I copped out on this one and passed it over to my wife. She said Bradley Cooper. I’m not sure whether I should be flattered or concerned!

7. Of your books, which is your favourite, and why?
I’ve enjoyed writing all of them for different reasons. That said, if you put a gun to my head and made me choose, I’d say WATCH ME. With BROKEN DOLLS I was still trying to work out who Winter was, however, by the time I got to WATCH ME, I had apretty good idea. Writing this was like being given the keys to a Ferrari and told to go and have fun.

8. What was your initial reaction, and how did you celebrate, when you were first accepted for publication? Or when you first saw your debut story in book form on a bookseller’s shelf?
Like a lot of authors my first reaction was shocked disbelief. I’d spent years sending getting rejection after rejection, so to have someone turn around and say “yeah, I’ll publish that” was just incredible. The day the postman delivered the first copy is still one of the best days of my life. As soon as I unwrapped it, I sat it on the table and just stared at it. All the hard work and disappointment suddenly made sense. It was a wonderful moment.

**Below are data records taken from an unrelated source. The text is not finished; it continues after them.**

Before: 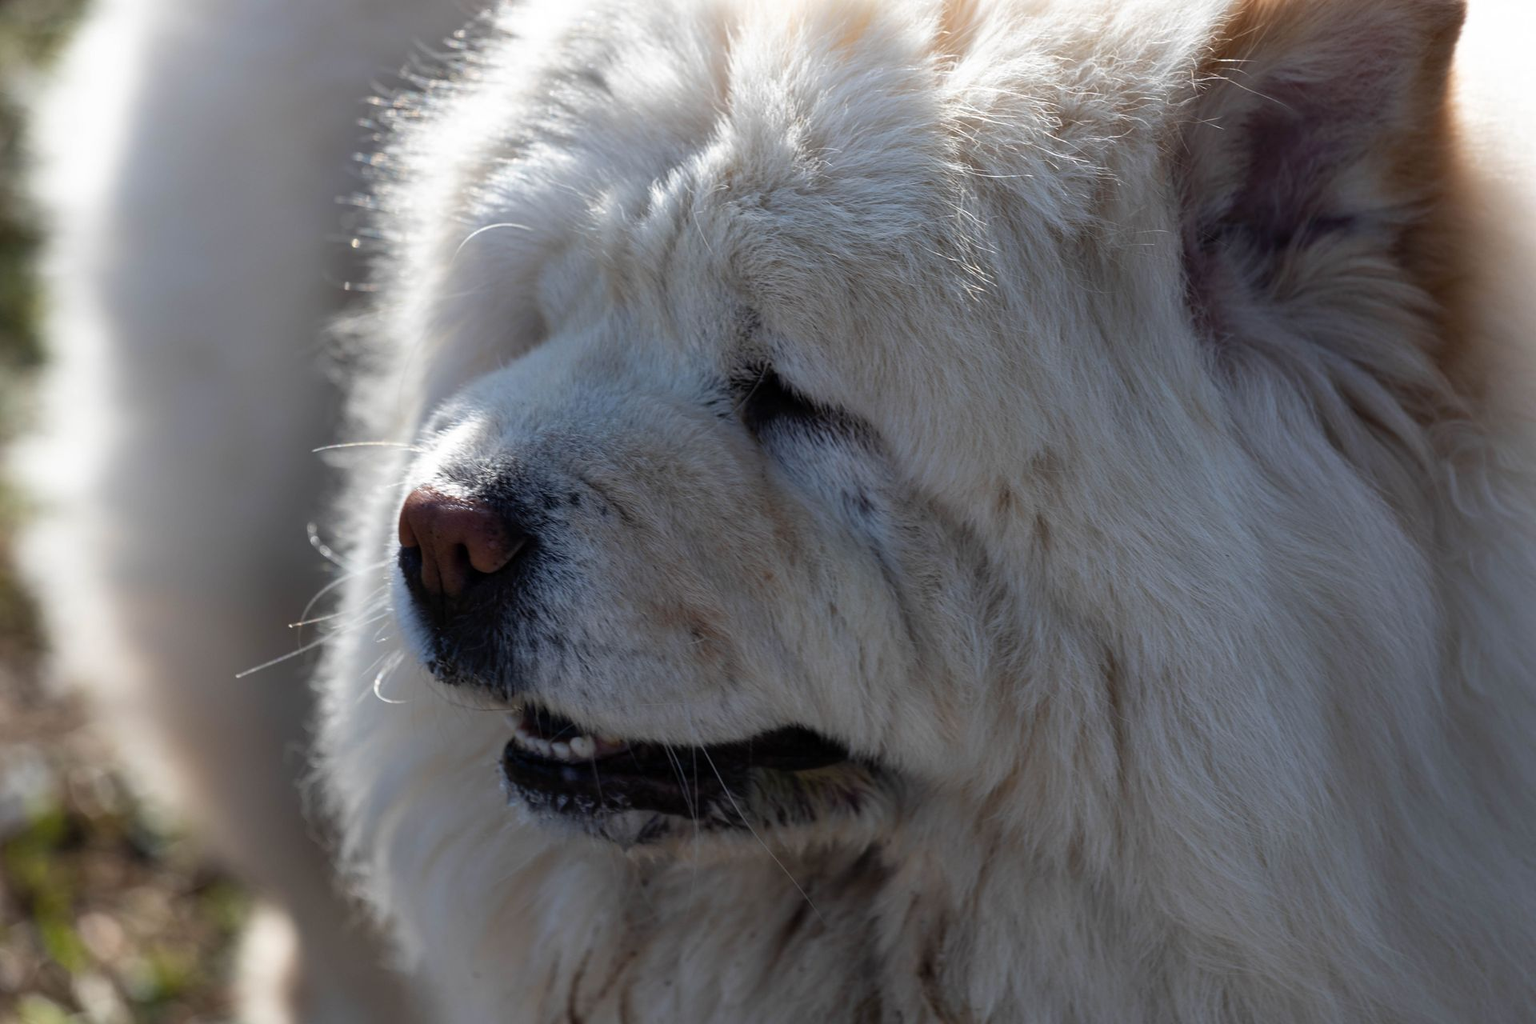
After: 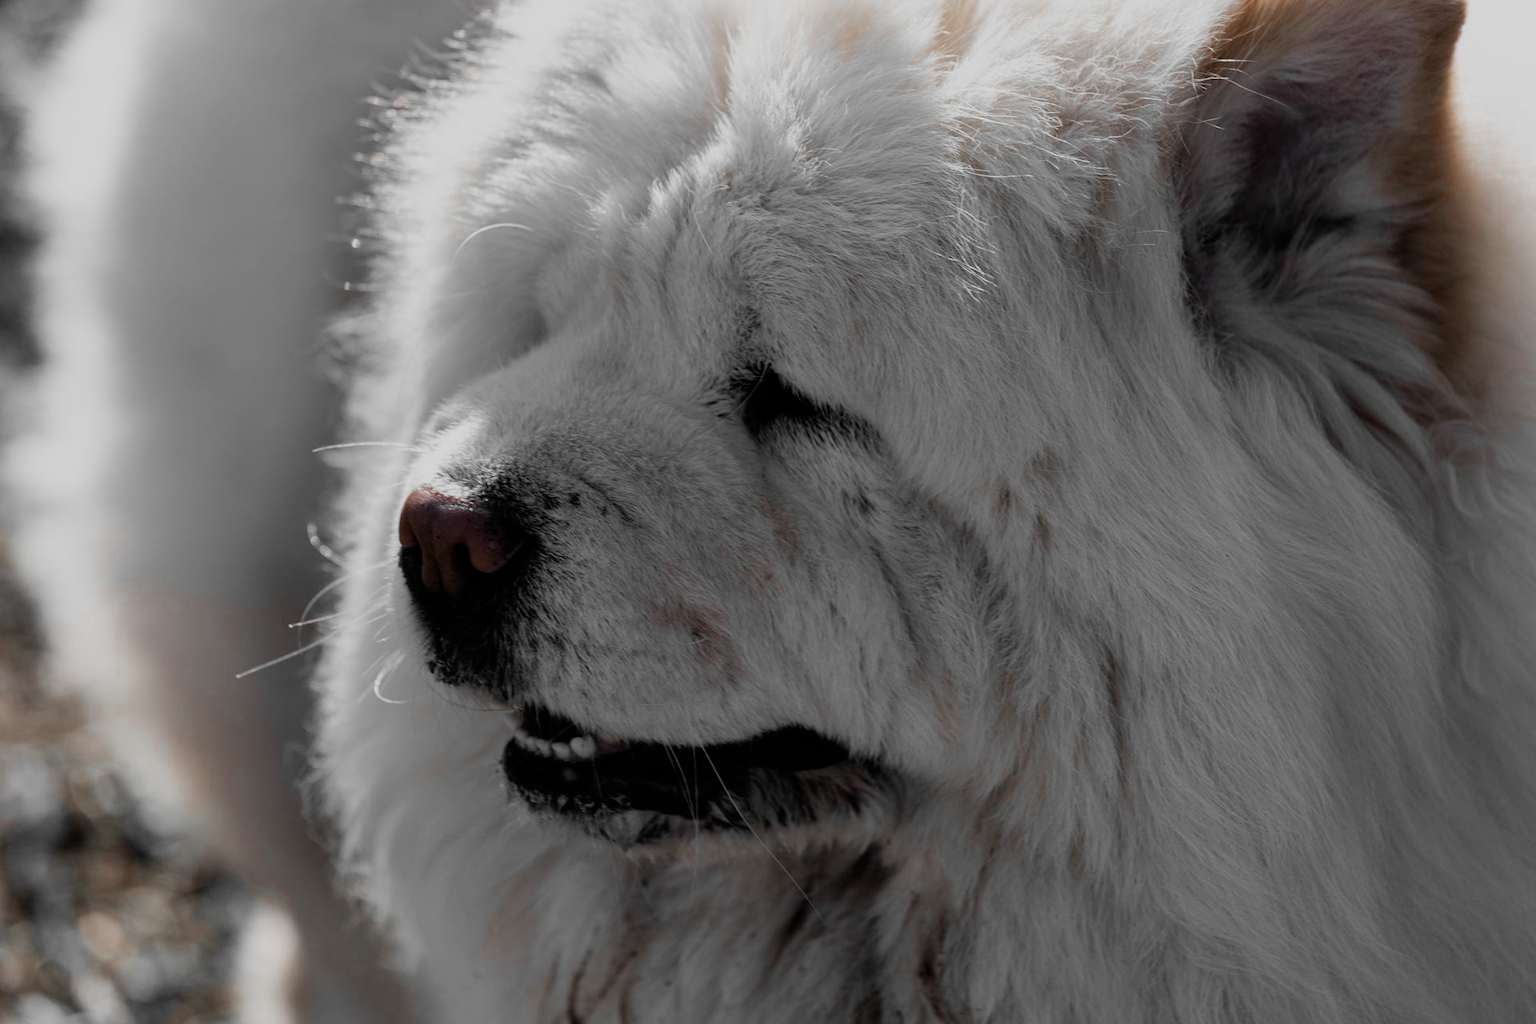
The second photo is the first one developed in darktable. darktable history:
color zones: curves: ch0 [(0, 0.497) (0.096, 0.361) (0.221, 0.538) (0.429, 0.5) (0.571, 0.5) (0.714, 0.5) (0.857, 0.5) (1, 0.497)]; ch1 [(0, 0.5) (0.143, 0.5) (0.257, -0.002) (0.429, 0.04) (0.571, -0.001) (0.714, -0.015) (0.857, 0.024) (1, 0.5)]
filmic rgb: black relative exposure -7.65 EV, white relative exposure 4.56 EV, hardness 3.61
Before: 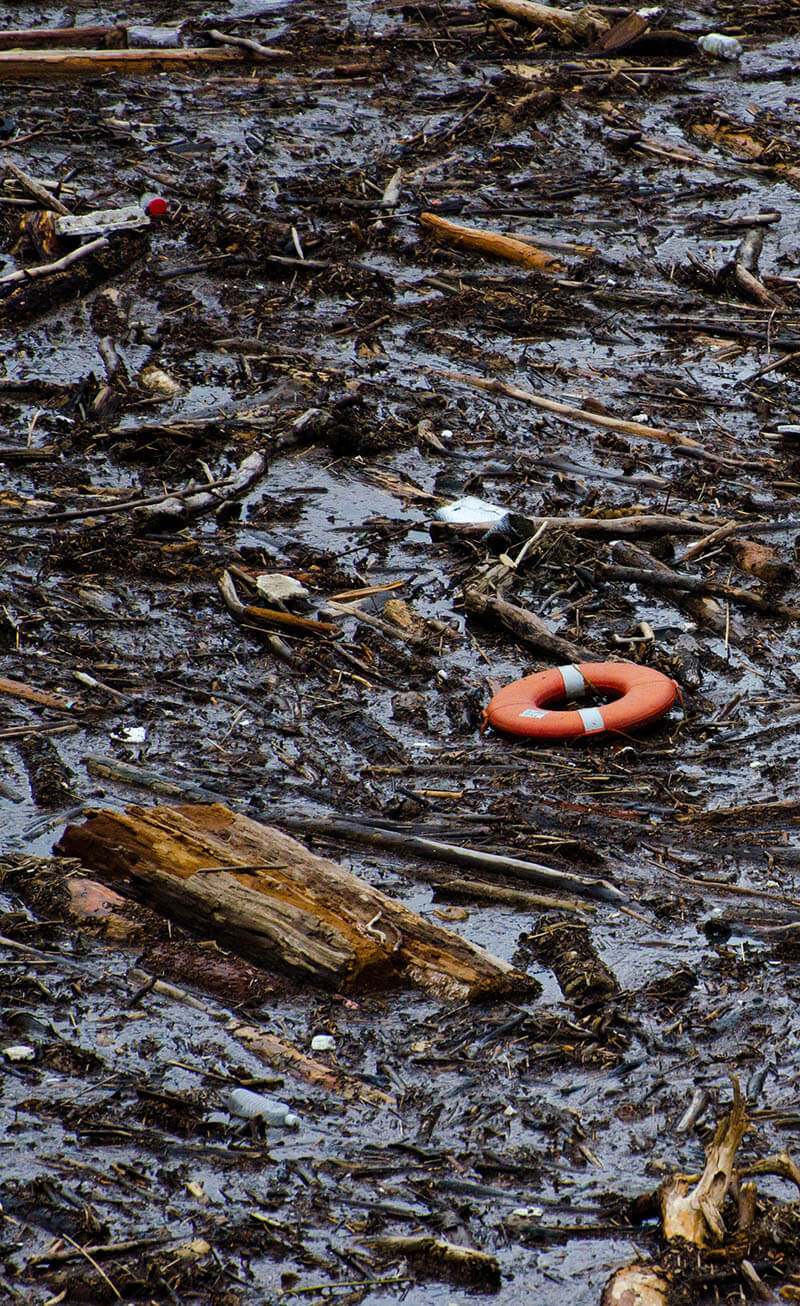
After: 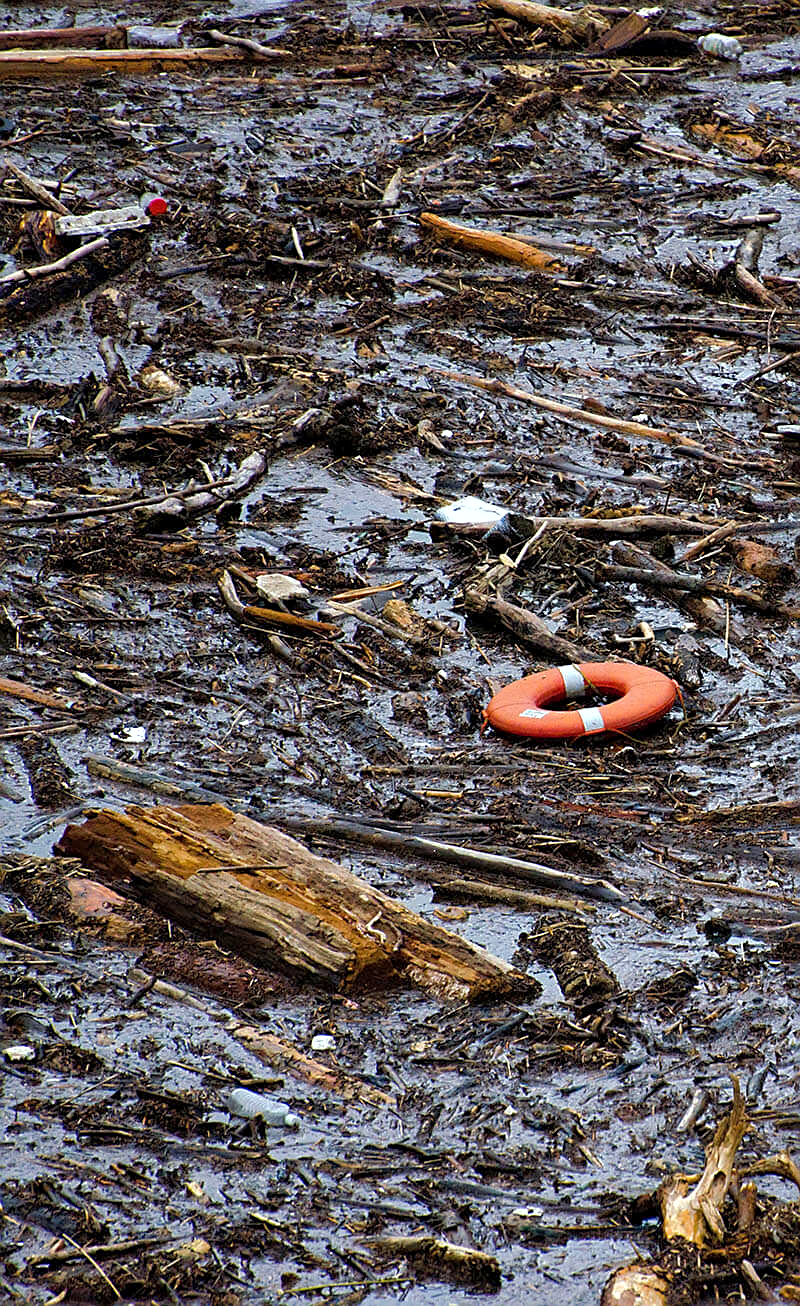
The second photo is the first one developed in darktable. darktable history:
sharpen: on, module defaults
exposure: black level correction 0.001, exposure 0.499 EV, compensate highlight preservation false
shadows and highlights: on, module defaults
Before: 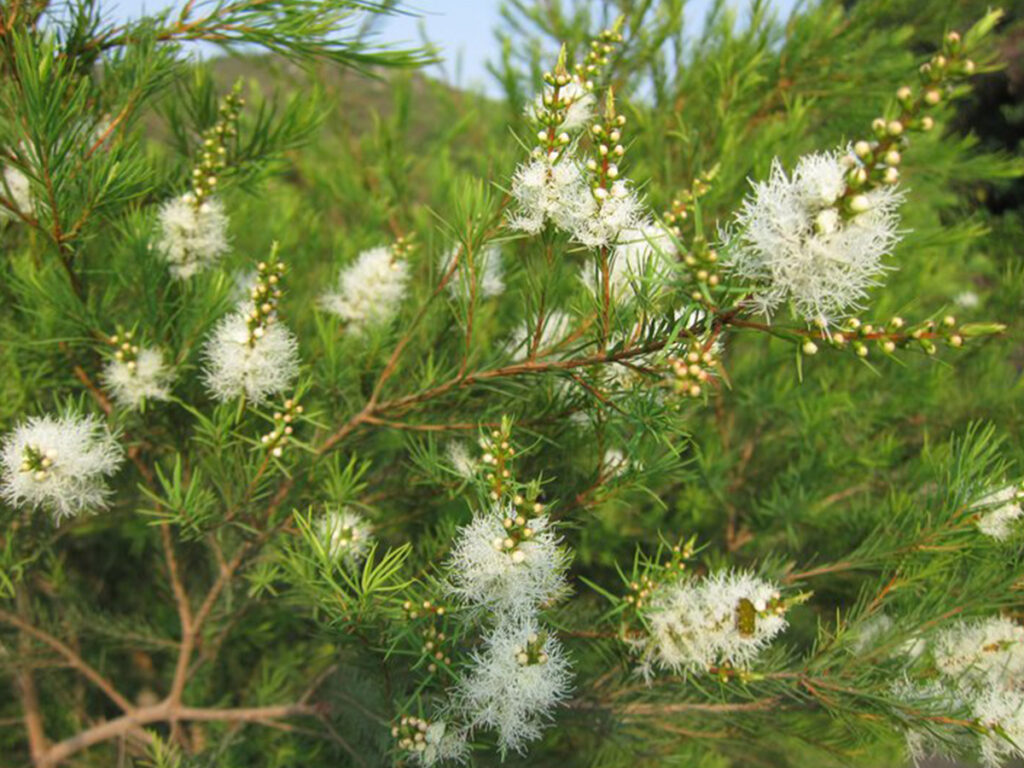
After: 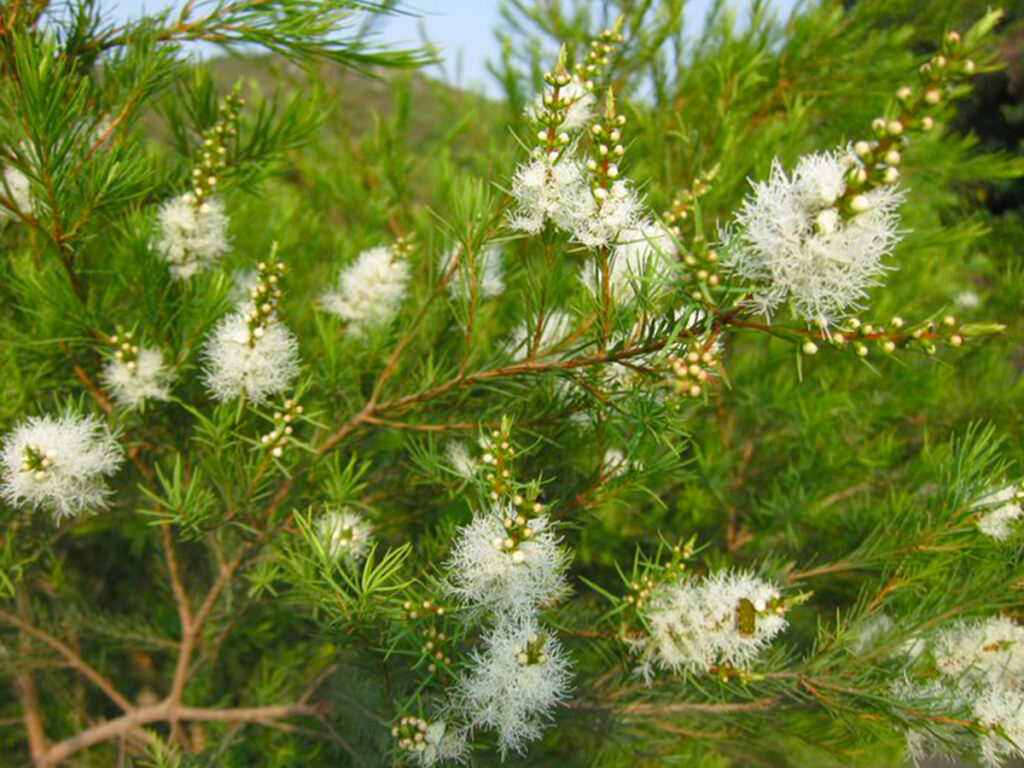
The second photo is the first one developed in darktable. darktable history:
color balance rgb: perceptual saturation grading › global saturation 15.729%, perceptual saturation grading › highlights -19.164%, perceptual saturation grading › shadows 19.825%
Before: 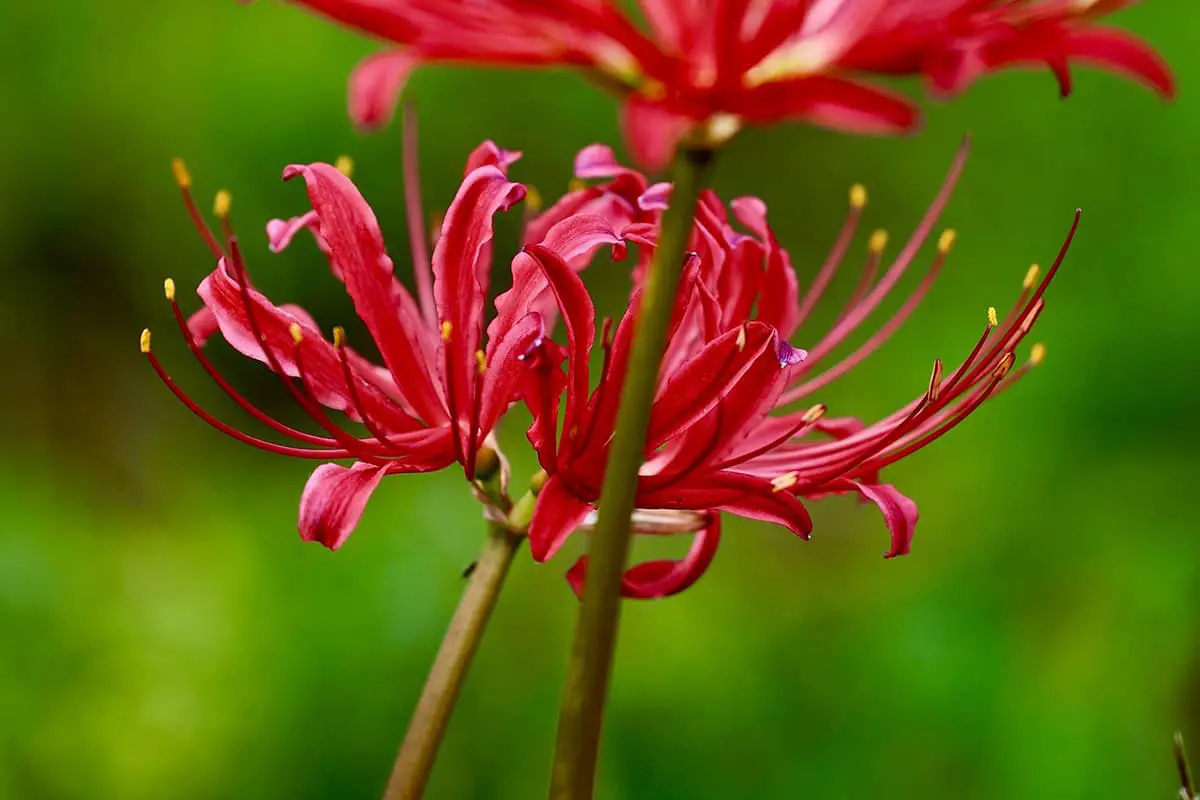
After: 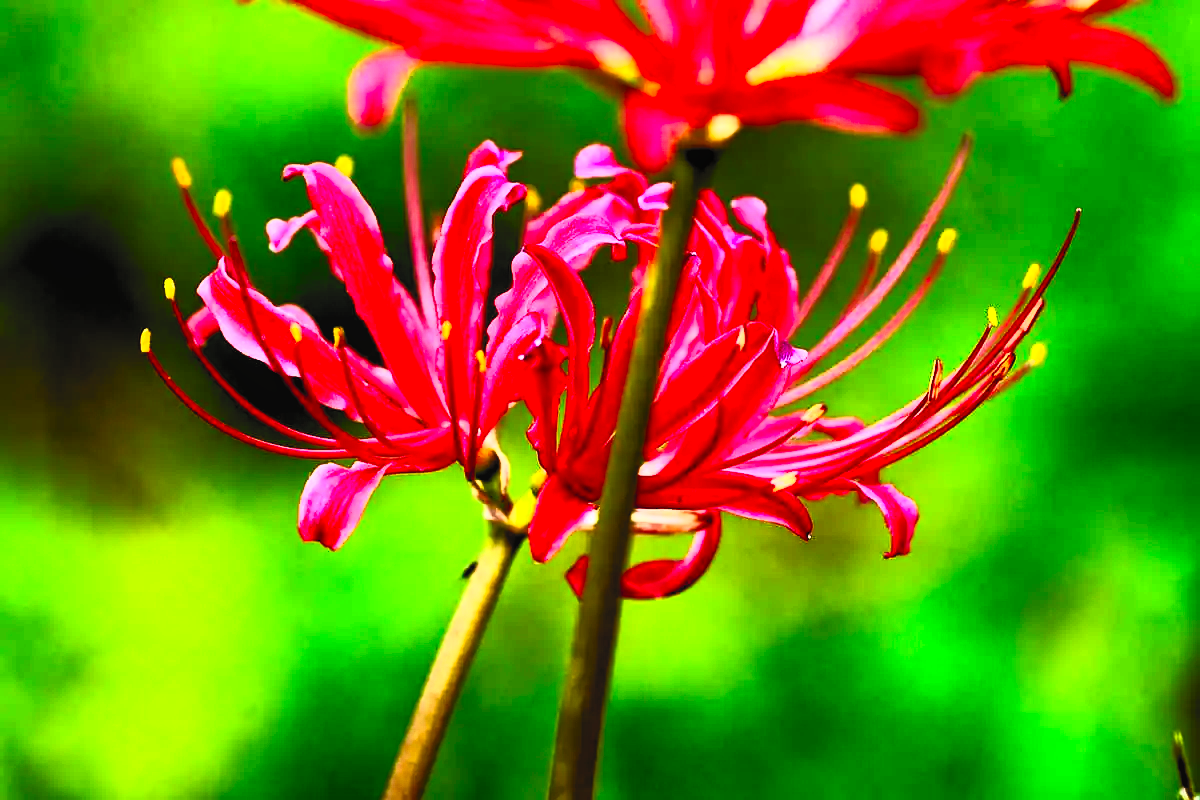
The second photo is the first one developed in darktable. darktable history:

9. What is the strangest or most unusual experience you have had at a book signing, author event, or literary festival?
Last year I was asked to take part in Mord am Hellweg in Germany, which was a huge honour. The event I attended was in this amazingly atmospheric old castle. What I remember most is sitting on stage in front of 300 people, reading the opening of BROKEN DOLLS in English and wondering if anyone had a clue what I was saying. Very surreal.

Thank you James. We appreciate you taking the time to chat with Crime Watch.